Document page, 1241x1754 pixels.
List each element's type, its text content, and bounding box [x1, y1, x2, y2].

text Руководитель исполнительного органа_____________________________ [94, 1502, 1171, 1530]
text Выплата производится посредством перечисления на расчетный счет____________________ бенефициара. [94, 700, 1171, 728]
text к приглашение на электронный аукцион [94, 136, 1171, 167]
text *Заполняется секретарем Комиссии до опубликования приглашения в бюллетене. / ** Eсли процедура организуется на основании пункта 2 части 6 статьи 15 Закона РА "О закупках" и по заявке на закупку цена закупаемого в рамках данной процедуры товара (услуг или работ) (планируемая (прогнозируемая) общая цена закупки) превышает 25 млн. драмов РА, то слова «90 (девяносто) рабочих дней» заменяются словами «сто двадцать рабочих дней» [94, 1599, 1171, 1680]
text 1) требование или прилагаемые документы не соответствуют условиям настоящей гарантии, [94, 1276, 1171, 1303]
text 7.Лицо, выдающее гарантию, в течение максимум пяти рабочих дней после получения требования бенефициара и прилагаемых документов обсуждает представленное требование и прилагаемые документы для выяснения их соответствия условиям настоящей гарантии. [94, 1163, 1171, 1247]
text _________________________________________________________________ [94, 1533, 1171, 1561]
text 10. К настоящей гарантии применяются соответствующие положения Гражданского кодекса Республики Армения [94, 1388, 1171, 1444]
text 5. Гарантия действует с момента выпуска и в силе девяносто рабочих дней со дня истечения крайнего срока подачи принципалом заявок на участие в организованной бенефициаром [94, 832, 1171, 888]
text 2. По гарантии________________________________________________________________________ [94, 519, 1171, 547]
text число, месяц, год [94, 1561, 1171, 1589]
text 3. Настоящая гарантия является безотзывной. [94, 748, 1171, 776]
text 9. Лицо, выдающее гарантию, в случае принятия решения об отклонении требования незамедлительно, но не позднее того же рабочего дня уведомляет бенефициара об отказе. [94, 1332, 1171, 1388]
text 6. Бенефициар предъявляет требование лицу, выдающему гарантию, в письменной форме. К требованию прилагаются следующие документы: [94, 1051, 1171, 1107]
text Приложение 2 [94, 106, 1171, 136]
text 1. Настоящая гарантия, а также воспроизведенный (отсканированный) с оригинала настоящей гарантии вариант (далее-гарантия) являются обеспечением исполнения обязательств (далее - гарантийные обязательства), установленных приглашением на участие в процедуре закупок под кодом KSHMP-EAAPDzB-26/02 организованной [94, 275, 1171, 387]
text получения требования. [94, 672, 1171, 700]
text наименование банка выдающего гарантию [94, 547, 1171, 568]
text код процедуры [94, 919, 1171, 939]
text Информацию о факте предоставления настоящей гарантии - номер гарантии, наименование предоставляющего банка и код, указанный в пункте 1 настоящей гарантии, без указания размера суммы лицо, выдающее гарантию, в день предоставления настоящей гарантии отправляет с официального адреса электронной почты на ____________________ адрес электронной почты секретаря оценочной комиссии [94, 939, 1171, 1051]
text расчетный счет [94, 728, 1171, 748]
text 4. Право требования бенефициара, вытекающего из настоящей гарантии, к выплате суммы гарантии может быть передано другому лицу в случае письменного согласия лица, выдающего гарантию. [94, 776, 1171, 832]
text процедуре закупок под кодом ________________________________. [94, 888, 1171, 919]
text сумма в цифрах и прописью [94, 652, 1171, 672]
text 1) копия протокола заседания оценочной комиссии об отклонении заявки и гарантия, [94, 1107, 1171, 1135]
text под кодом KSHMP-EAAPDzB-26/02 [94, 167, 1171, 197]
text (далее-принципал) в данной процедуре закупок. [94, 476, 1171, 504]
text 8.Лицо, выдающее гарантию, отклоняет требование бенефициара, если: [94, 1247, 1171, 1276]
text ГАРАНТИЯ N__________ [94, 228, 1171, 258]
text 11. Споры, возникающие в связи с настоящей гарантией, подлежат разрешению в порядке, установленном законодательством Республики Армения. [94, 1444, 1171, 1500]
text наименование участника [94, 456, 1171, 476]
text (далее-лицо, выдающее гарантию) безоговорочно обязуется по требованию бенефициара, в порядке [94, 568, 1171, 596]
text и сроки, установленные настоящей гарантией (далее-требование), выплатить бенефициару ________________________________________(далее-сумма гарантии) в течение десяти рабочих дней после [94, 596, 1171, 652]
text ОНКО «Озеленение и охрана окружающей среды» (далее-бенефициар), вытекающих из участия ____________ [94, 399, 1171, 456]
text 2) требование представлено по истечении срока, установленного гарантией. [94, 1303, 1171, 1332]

=== EXERCISE PROMPT ===
Answer only with how many lines in the records include "порядке".

=== COMPLETED EXERCISE ===
2